◆ **Stored data entries**
BEGIN

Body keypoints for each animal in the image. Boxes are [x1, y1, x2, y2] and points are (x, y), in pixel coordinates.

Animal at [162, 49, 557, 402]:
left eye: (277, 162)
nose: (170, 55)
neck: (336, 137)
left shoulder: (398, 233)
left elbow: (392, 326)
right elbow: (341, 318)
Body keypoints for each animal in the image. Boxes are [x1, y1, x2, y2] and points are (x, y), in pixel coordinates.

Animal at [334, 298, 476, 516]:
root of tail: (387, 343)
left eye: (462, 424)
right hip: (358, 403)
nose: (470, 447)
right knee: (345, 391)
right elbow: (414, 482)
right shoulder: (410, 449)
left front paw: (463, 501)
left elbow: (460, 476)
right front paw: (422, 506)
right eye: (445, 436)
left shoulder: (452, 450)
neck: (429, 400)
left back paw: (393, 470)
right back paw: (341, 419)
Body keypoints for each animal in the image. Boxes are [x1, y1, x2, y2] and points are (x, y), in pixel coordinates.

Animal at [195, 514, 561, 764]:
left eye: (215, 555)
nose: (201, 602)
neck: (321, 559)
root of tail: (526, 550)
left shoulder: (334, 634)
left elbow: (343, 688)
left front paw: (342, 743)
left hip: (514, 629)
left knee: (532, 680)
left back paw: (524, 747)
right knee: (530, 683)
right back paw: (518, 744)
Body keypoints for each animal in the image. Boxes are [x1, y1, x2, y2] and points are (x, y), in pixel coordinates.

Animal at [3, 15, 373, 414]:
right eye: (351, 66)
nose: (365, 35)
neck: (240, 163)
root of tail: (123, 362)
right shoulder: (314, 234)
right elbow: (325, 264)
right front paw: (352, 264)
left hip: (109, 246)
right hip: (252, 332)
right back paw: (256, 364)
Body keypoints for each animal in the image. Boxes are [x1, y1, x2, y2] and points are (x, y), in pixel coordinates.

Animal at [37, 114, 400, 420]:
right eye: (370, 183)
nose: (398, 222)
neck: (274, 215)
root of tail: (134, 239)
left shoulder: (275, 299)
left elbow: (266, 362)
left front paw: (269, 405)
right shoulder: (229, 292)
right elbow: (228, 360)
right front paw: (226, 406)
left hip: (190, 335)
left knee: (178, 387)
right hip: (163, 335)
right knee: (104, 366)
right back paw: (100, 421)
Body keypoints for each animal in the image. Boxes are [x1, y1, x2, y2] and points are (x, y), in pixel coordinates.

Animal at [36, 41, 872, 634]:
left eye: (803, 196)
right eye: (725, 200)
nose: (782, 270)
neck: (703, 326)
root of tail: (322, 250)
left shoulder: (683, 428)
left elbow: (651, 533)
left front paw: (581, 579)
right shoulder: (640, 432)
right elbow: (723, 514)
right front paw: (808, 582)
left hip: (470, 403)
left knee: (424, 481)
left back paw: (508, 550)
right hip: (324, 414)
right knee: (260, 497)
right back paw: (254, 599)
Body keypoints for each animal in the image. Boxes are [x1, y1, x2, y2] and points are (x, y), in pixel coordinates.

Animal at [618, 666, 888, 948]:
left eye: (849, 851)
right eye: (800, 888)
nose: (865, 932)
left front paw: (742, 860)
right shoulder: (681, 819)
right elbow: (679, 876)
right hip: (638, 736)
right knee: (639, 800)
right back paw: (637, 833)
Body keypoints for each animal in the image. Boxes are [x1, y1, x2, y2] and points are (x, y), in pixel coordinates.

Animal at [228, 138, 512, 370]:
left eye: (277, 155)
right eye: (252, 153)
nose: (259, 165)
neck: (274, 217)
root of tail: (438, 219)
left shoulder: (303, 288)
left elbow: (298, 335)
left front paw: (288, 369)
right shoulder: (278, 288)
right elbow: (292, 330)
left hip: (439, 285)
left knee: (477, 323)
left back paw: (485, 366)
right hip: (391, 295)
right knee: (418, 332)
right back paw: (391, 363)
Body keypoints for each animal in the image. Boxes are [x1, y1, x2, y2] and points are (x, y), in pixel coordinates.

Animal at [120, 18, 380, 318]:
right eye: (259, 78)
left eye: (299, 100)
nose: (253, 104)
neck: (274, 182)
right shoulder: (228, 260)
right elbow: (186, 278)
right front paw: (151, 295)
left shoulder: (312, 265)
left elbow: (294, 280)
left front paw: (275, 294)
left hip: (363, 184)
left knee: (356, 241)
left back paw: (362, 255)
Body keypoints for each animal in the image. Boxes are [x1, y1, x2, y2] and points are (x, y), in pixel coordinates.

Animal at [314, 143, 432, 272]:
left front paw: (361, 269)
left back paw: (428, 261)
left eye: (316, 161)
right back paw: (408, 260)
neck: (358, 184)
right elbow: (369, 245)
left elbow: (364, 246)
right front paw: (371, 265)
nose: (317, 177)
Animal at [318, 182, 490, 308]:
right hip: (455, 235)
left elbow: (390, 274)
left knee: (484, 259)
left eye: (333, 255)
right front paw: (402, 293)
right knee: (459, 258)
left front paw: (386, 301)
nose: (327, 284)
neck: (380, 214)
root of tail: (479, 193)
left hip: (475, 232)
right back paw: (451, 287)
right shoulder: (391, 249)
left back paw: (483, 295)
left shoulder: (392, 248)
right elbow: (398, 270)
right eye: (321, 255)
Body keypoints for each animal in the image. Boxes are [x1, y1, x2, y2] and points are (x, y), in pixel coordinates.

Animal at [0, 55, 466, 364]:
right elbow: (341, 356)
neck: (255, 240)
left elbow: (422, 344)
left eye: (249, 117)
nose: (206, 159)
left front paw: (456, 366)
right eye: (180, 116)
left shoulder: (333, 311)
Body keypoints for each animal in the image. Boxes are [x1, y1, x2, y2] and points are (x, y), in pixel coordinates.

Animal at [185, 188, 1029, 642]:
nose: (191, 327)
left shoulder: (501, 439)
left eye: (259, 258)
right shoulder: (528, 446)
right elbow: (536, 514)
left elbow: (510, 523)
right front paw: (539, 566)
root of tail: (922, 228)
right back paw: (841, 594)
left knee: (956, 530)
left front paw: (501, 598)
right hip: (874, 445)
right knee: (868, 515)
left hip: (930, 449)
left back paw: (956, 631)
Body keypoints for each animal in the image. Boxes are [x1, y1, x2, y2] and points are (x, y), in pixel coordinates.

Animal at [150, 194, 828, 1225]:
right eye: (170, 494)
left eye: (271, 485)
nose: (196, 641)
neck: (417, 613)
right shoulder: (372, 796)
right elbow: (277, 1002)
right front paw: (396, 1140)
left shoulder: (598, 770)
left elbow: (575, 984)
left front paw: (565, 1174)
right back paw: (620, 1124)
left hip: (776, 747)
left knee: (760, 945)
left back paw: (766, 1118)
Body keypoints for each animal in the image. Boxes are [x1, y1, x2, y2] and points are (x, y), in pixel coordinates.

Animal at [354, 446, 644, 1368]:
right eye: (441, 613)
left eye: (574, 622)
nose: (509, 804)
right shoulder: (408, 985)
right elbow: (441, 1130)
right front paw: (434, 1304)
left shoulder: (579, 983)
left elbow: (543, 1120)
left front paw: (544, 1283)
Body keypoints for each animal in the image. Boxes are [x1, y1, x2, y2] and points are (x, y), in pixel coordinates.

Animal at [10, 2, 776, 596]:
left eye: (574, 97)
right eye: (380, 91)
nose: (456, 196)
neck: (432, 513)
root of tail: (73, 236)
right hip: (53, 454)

END

◆ **Directions for this task**
If a line in the entries holds the string "tail", copy it.

◆ **Answer space**
root of tail: (387, 343)
root of tail: (526, 550)
root of tail: (123, 362)
root of tail: (134, 239)
root of tail: (322, 250)
root of tail: (438, 219)
root of tail: (479, 193)
root of tail: (922, 228)
root of tail: (73, 236)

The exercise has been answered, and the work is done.